Goolge's Pwnium competition challenges hackers to find zero-day vulnerabilities in its Chrome OS, offering millions of dollars in return.

Google Chrome OS Pwnium
Sundar Pichai, senior vice president of Chrome at Google, announces a Samsung notebook running Google Chrome OS last May. (Credit: Reuters)

Finding zero-day vulnerabilities (previously unknown software security issues) and selling exploits built on the back of them is big business these days, with a number of companies such as Hacking Team and Finfisher coming under scrutiny for selling these cyber weapons to the highest bidder.

These powerful tools abre purchased by everyone from the affected softrware vendors themselves to government agencies and most worryingly cyber criminals.

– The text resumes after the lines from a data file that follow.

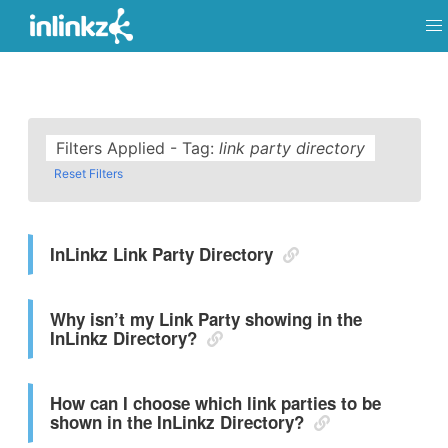
Filters Applied - Tag:
link party directory
Reset Filters
InLinkz Link Party Directory
Why isn’t my Link Party showing in the
InLinkz Directory?
How can I choose which link parties to be
shown in the InLinkz Directory?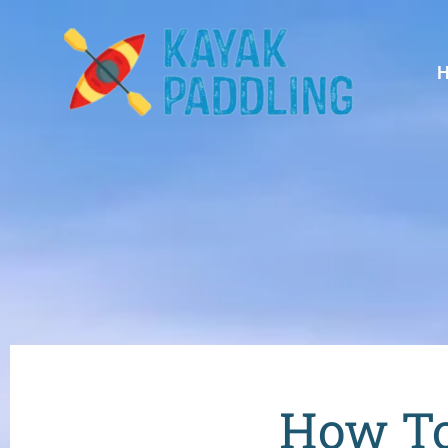
How To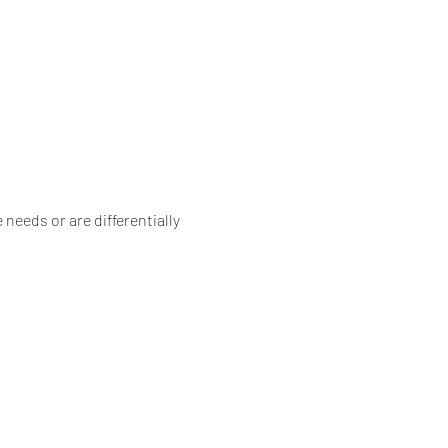
needs or are differentially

In an attempt to circumvent these vulnerabilities getting into the hands of cyber criminals, competitions have been established offering large cash prizes to security researchers to reveal vulnerabilities they've found and share the techniques with the vendors involved.

At the CanSecWest conference taking place in Vancouver this week, two of the biggest of these competitions are taking place. The Pwn2Own competition sees security researchers challenged with cracking the likes of Internet Explorer, Java and Firefox while Google has created its own competition called Pwnium which focuses entirely on Chrome OS.

Google has set up a prize pool of over $3 million for researchers who manage to find a "browser or system level compromise in guest mode or as a logged-in user, delivered via a webpage" or a "compromise with device persistence - guest to guest with interim reboot, delivered via a webpage."

You will need to pull off the attack using only a Samsung S5 550 Chromebook, running the latest version of the Chrome OS.

Attraction

While the Pwn2Own and Pwnium competitions go some way to preventing vulnerabilities getting into the hands of cyber criminals, the fact remains that because a lot of vendors such as Microsoft and Google are unwilling to pay security researchers what they feel is sufficient compensation for their work, the attraction of large amounts of money from cyber criminals will remain.

Vupen, one of the companies taking part in the Pwn2Own competition, says it only sells the vulnerabilities to customers is has vetted and will only deal with governments who are NATO approved.

Questions remain however over what the tools sold to governments are used for after they are handed over. While governments may tell companies like Vupen that they will only be used to fight crime, there is nothing Vupen can do to stop governmnet agencies from using the tools to spy on citizens.

Currently there is no regulation in place in the US over who can buy or sell these cyber-weapons though there are some regulations in place in Europe.

With cyber-espionage on the rise and cybver-warfare on the horizon, vulnerabilites in popular software like Internet Explorer, Java, Flash and Firefox - along with the exploits to take advantage of it - will only become more popular and more expensive.